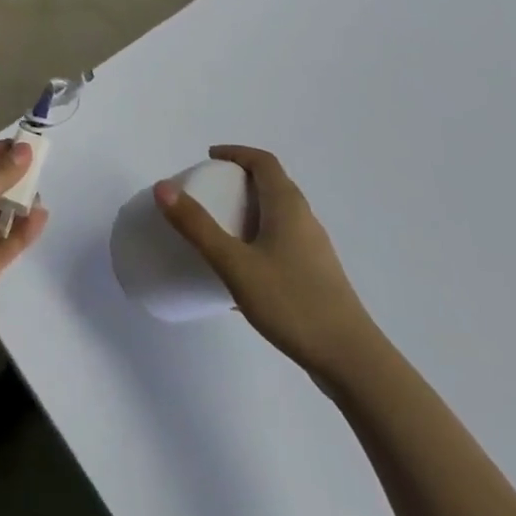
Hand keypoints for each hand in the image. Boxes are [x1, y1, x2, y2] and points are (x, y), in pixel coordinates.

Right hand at [155, 145, 376, 379]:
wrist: (352, 362)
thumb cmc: (292, 303)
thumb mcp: (235, 264)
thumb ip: (197, 227)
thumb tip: (163, 187)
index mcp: (287, 205)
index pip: (263, 161)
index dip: (237, 153)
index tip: (210, 159)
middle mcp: (305, 219)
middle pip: (272, 185)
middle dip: (240, 181)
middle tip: (210, 192)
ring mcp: (315, 250)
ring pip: (279, 216)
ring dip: (250, 211)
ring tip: (222, 230)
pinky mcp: (318, 277)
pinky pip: (283, 242)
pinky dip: (260, 239)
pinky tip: (244, 274)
────────────────────────────────────────
§ WHAT IS EXPECTED: In the listing above, which lines include the string "hand"? Return every one of them.

§ RESULT FOR THIS TASK:
Hand keypoints for each hand in the image. Boxes are [x1, y1, x2, y2] and points are (x, y), in pixel coordinates.
Right hand at [155, 145, 376, 379]:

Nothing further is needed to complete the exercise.